[BEGIN]

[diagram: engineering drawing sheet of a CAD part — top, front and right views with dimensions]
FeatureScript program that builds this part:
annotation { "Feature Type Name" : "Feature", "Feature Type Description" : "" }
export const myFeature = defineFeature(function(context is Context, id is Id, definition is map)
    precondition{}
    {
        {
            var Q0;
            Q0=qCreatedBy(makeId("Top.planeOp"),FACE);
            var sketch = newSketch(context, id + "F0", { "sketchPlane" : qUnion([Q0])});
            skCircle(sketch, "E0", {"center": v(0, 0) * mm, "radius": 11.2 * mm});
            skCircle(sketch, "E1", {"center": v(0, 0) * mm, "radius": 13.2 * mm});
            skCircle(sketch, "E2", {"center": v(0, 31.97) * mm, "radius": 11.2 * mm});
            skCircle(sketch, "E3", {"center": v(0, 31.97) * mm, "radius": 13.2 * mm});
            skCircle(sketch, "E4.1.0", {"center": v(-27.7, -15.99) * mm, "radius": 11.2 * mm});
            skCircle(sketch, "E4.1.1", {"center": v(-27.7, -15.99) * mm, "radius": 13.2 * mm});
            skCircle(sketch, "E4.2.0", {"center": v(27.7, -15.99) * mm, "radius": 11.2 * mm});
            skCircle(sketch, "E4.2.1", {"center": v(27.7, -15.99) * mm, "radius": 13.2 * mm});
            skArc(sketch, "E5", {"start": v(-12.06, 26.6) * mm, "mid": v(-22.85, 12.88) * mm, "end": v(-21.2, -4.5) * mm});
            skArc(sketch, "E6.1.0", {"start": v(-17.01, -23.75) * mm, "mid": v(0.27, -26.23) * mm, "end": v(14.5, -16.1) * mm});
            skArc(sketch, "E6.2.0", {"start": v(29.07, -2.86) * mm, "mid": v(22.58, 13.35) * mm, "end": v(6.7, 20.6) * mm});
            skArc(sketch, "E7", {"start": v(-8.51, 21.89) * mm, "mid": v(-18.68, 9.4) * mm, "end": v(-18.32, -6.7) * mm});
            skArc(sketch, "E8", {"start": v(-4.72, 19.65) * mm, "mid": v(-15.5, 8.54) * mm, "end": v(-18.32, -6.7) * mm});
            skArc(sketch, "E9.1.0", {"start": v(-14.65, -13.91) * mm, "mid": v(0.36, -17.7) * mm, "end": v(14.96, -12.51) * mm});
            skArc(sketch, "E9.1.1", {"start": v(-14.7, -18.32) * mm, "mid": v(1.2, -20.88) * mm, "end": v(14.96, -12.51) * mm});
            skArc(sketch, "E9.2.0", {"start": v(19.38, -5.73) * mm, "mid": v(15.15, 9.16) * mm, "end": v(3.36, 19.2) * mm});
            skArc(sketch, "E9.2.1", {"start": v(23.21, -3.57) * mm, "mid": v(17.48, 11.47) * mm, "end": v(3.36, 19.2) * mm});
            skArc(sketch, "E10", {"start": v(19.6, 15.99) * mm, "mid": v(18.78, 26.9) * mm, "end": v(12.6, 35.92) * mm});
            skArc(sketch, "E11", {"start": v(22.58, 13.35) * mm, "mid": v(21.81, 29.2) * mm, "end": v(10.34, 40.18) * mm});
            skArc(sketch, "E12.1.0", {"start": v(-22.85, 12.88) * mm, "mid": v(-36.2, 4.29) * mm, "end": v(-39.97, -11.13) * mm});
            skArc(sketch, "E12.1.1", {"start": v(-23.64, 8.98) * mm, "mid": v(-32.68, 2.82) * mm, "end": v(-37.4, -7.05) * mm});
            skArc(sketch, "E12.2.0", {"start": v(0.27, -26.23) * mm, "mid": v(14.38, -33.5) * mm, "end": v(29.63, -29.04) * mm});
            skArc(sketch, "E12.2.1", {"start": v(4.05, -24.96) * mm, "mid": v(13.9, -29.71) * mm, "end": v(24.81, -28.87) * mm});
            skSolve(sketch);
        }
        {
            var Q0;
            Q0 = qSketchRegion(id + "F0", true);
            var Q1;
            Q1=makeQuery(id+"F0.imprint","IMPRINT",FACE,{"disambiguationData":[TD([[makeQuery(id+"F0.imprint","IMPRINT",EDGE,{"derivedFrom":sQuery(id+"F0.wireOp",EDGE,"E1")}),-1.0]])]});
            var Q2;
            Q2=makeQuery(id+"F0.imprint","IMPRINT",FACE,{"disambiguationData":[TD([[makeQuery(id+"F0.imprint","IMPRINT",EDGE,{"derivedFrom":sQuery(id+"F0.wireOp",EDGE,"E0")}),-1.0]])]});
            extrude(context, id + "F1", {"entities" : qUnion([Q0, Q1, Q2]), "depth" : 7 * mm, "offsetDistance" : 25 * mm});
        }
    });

[END]

### [Exercise brief]
Can you render every line of the data above as a JSON list of strings, with one string per line and blank lines omitted?

### [Full solution]
[
  "[diagram: engineering drawing sheet of a CAD part — top, front and right views with dimensions]",
  "FeatureScript program that builds this part:",
  "annotation { \"Feature Type Name\" : \"Feature\", \"Feature Type Description\" : \"\" }",
  "export const myFeature = defineFeature(function(context is Context, id is Id, definition is map)",
  "    precondition{}",
  "    {",
  "        {",
  "            var Q0;",
  "            Q0=qCreatedBy(makeId(\"Top.planeOp\"),FACE);",
  "            var sketch = newSketch(context, id + \"F0\", { \"sketchPlane\" : qUnion([Q0])});",
  "            skCircle(sketch, \"E0\", {\"center\": v(0, 0) * mm, \"radius\": 11.2 * mm});",
  "            skCircle(sketch, \"E1\", {\"center\": v(0, 0) * mm, \"radius\": 13.2 * mm});",
  "            skCircle(sketch, \"E2\", {\"center\": v(0, 31.97) * mm, \"radius\": 11.2 * mm});",
  "            skCircle(sketch, \"E3\", {\"center\": v(0, 31.97) * mm, \"radius\": 13.2 * mm});",
  "            skCircle(sketch, \"E4.1.0\", {\"center\": v(-27.7, -15.99) * mm, \"radius\": 11.2 * mm});",
  "            skCircle(sketch, \"E4.1.1\", {\"center\": v(-27.7, -15.99) * mm, \"radius\": 13.2 * mm});",
  "            skCircle(sketch, \"E4.2.0\", {\"center\": v(27.7, -15.99) * mm, \"radius\": 11.2 * mm});",
  "            skCircle(sketch, \"E4.2.1\", {\"center\": v(27.7, -15.99) * mm, \"radius\": 13.2 * mm});",
  "            skArc(sketch, \"E5\", {\"start\": v(-12.06, 26.6) * mm, \"mid\": v(-22.85, 12.88) * mm, \"end\": v(-21.2, -4.5) * mm});",
  "            skArc(sketch, \"E6.1.0\", {\"start\": v(-17.01, -23.75) * mm, \"mid\": v(0.27, -26.23) * mm, \"end\": v(14.5, -16.1) * mm});",
  "            skArc(sketch, \"E6.2.0\", {\"start\": v(29.07, -2.86) * mm, \"mid\": v(22.58, 13.35) * mm, \"end\": v(6.7, 20.6) * mm});",
  "            skArc(sketch, \"E7\", {\"start\": v(-8.51, 21.89) * mm, \"mid\": v(-18.68, 9.4) * mm, \"end\": v(-18.32, -6.7) * mm});",
  "            skArc(sketch, \"E8\", {\"start\": v(-4.72, 19.65) * mm, \"mid\": v(-15.5, 8.54) * mm, \"end\": v(-18.32, -6.7) * mm});",
  "            skArc(sketch, \"E9.1.0\", {\"start\": v(-14.65, -13.91) * mm, \"mid\": v(0.36, -17.7) * mm, \"end\": v(14.96, -12.51) * mm});",
  "            skArc(sketch, \"E9.1.1\", {\"start\": v(-14.7, -18.32) * mm, \"mid\": v(1.2, -20.88) * mm, \"end\": v(14.96, -12.51) * mm});",
  "            skArc(sketch, \"E9.2.0\", {\"start\": v(19.38, -5.73) * mm, \"mid\": v(15.15, 9.16) * mm, \"end\": v(3.36, 19.2) * mm});",
  "            skArc(sketch, \"E9.2.1\", {\"start\": v(23.21, -3.57) * mm, \"mid\": v(17.48, 11.47) * mm, \"end\": v(3.36, 19.2) * mm});",
  "            skArc(sketch, \"E10\", {\"start\": v(19.6, 15.99) * mm, \"mid\": v(18.78, 26.9) * mm, \"end\": v(12.6, 35.92) * mm});",
  "            skArc(sketch, \"E11\", {\"start\": v(22.58, 13.35) * mm, \"mid\": v(21.81, 29.2) * mm, \"end\": v(10.34, 40.18) * mm});",
  "            skArc(sketch, \"E12.1.0\", {\"start\": v(-22.85, 12.88) * mm, \"mid\": v(-36.2, 4.29) * mm, \"end\": v(-39.97, -11.13) * mm});",
  "            skArc(sketch, \"E12.1.1\", {\"start\": v(-23.64, 8.98) * mm, \"mid\": v(-32.68, 2.82) * mm, \"end\": v(-37.4, -7.05) * mm});",
  "            skArc(sketch, \"E12.2.0\", {\"start\": v(0.27, -26.23) * mm, \"mid\": v(14.38, -33.5) * mm, \"end\": v(29.63, -29.04) * mm});",
  "            skArc(sketch, \"E12.2.1\", {\"start\": v(4.05, -24.96) * mm, \"mid\": v(13.9, -29.71) * mm, \"end\": v(24.81, -28.87) * mm});",
  "            skSolve(sketch);",
  "        }",
  "        {",
  "            var Q0;",
  "            Q0 = qSketchRegion(id + \"F0\", true);",
  "            var Q1;",
  "            Q1=makeQuery(id+\"F0.imprint\",\"IMPRINT\",FACE,{\"disambiguationData\":[TD([[makeQuery(id+\"F0.imprint\",\"IMPRINT\",EDGE,{\"derivedFrom\":sQuery(id+\"F0.wireOp\",EDGE,\"E1\")}),-1.0]])]});",
  "            var Q2;",
  "            Q2=makeQuery(id+\"F0.imprint\",\"IMPRINT\",FACE,{\"disambiguationData\":[TD([[makeQuery(id+\"F0.imprint\",\"IMPRINT\",EDGE,{\"derivedFrom\":sQuery(id+\"F0.wireOp\",EDGE,\"E0\")}),-1.0]])]});",
  "            extrude(context, id + \"F1\", {\"entities\" : qUnion([Q0, Q1, Q2]), \"depth\" : 7 * mm, \"offsetDistance\" : 25 * mm});",
  "        }",
  "    });"
]